Set down, please, exactly the lines below that run from the line with "ります。また、内部の小さなパッキンや座金を取り出すた" to the line with "重要なのが作業に臨む際の心構えです。最優先事項は、作", both lines included.
*** Opening Source material ***
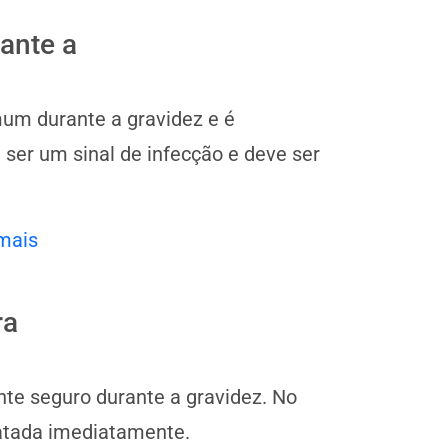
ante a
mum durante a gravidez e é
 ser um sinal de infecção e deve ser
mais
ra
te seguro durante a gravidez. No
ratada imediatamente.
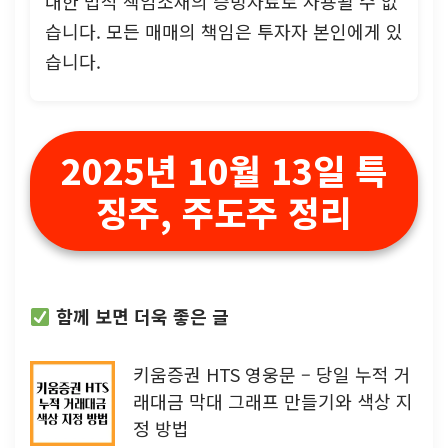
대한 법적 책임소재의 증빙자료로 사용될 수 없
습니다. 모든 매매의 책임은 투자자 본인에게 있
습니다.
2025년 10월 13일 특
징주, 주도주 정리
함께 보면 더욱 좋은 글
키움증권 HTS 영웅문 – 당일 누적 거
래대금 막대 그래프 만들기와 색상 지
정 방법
*** Closing Source material ***
*** Opening Source material ***
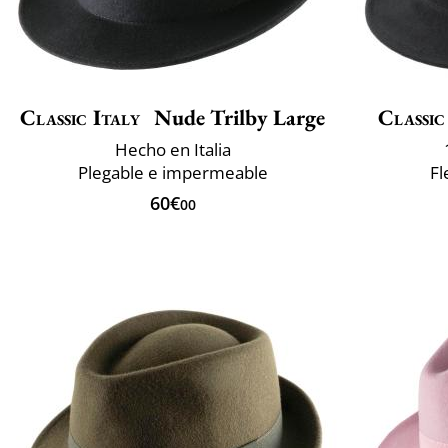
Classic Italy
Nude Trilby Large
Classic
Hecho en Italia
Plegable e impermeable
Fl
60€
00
*** Closing Source material ***
*** Opening Source material ***
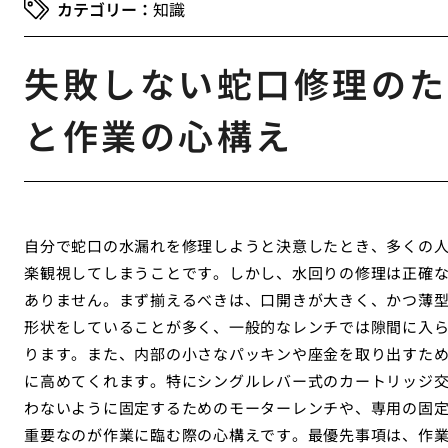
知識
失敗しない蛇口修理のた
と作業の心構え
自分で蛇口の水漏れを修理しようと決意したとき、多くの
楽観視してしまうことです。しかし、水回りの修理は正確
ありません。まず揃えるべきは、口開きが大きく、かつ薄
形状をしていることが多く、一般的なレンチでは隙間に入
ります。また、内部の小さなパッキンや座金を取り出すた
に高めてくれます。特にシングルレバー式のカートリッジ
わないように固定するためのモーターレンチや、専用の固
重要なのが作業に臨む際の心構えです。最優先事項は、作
*** Closing Source material ***
--- Your response ---
ります。また、内部の小さなパッキンや座金を取り出すた
に高めてくれます。特にシングルレバー式のカートリッジ
わないように固定するためのモーターレンチや、専用の固
重要なのが作業に臨む際の心構えです。最優先事項は、作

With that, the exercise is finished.